Sebagian menerima, dan sebagian lain mengingkarinya. Mereka yang mengingkari adalah mayoritas ulama Hijaz, termasuk dari mereka Atha’ dan Ibnu Abi Malikah. Abdurrahman bin Zaid bin Aslam dari kalangan fuqaha’ Madinah menukil pendapat bahwa perayanan malam Nisfu Syaban seluruhnya adalah bid’ah. Ini juga merupakan pendapat Ashab Maliki dan ulama selainnya.
Dari penjelasan di atas, Sejarah malam Nisfu Syaban, dikatakan Muhammad Hanif Rahman, bahwa yang mula-mula memulai peringatan malam Nisfu Syaban adalah segolongan ulama Tabi’in daerah Syam.” Dalam arti, peringatan malam Nisfu Sya’ban belum ada pada zaman Rasulullah dan Sahabat, baru ada pada zaman Tabi’in.
Peringatan malam Nisfu Sya’ban yang kini diamalkan itu dasarnya adalah mengikuti perbuatan segolongan ulama Tabi’in negeri Syam atau kini dikenal dengan negara Suriah,” jelasnya.

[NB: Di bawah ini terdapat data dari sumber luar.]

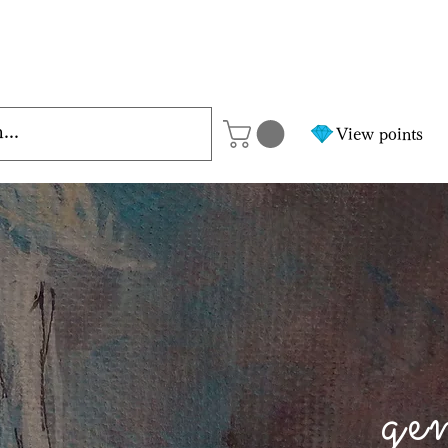
View points
ge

Soal bentuk dan teknis peringatan malam Nisfu Syaban, katanya, ada perbedaan pendapat dari ulama Syam. Dijelaskan ada dua pendapat terkait itu.
Pertama, disunahkan menghidupkan malam Nisfu Syaban secara jamaah di masjid.

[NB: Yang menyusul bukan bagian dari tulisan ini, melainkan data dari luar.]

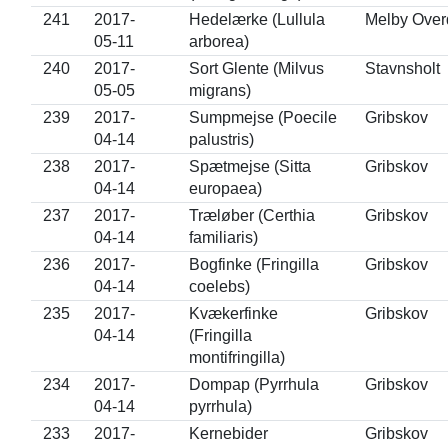
241
2017-
Hedelærke (Lullula
Melby Over
05-11
arborea)
240
2017-
Sort Glente (Milvus
Stavnsholt
05-05
migrans)
239
2017-
Sumpmejse (Poecile
Gribskov
04-14
palustris)
238
2017-
Spætmejse (Sitta
Gribskov
04-14
europaea)
237
2017-
Træløber (Certhia
Gribskov
04-14
familiaris)
236
2017-
Bogfinke (Fringilla
Gribskov
04-14
coelebs)
235
2017-
Kvækerfinke
Gribskov
04-14
(Fringilla
montifringilla)
234
2017-
Dompap (Pyrrhula
Gribskov
04-14
pyrrhula)
233
2017-
Kernebider
Gribskov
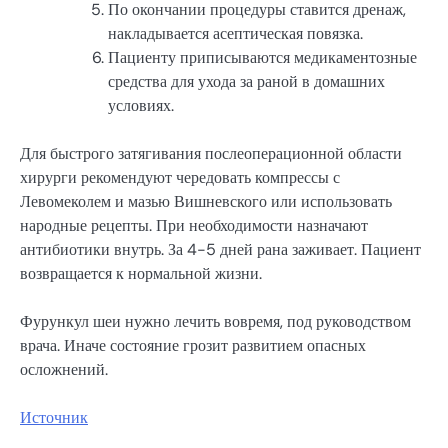
По окончании процедуры ставится дренаж,
накладывается асептическая повязка.
Пациенту приписываются медикаментозные
средства для ухода за раной в домашних
условиях.
Для быстрого затягивания послеоперационной области
хирурги рекомендуют чередовать компрессы с
Левомеколем и мазью Вишневского или использовать
народные рецепты. При необходимости назначают
антибиотики внутрь. За 4-5 дней рана заживает. Пациент
возвращается к нормальной жизни.
Фурункул шеи нужно лечить вовремя, под руководством
врача. Иначе состояние грозит развитием опасных
осложнений.
Источник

Khalid bin Ma’dan dan Lukman bin Amir mengunakan pakaian terbaik mereka, membakar dupa (bukhur) dan pada malam itu mereka i’tikaf di dalam masjid.
Ishaq bin Rahawaih menyetujui atau tidak mengingkari apa yang mereka lakukan. Ia juga berkata: “Menghidupkan malam Nisfu Syaban di masjid-masjid secara berjamaah bukanlah bidah.” Pendapat ini di nukil oleh Harb Al-Karmani dalam kitab Masa’ilnya.

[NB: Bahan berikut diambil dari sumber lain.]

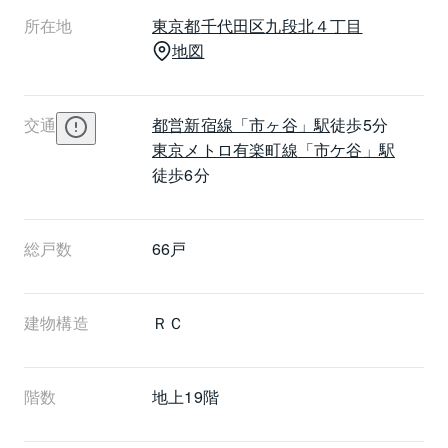
所在地
東京都
千代田区
九段北４丁目
地図
交通
都営新宿線
「市ヶ谷」駅
徒歩5分
東京メトロ有楽町線
「市ケ谷」駅
徒歩6分
総戸数
66戸
建物構造
ＲＣ
階数
地上19階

Kedua, dimakruhkan berkumpul di dalam masjid-masjid untuk menghidupkan malam Nisfu Syaban dengan shalat, berdoa dan menyampaikan kisah-kisah teladan, namun tidak dimakruhkan shalat sendiri untuk menghidupkan malam Nisfu Syaban.
“Ini adalah pendapat Imam Al-Auza’i, seorang imam, ahli fiqih dan alimnya negeri Syam. (Al-Qasthalani, Al-Mawahib Al-Laduniyah, juz III, halaman 301),” tuturnya.
Pada intinya, Muhammad Hanif Rahman menyampaikan, perbedaan pendapat ulama terkait teknis menghidupkan malam Nisfu Syaban. Sebagian ulama mengatakan sunah dikerjakan secara berjamaah, sebagian lain memakruhkan secara berjamaah, namun jika pelaksanaannya sendiri tidak makruh.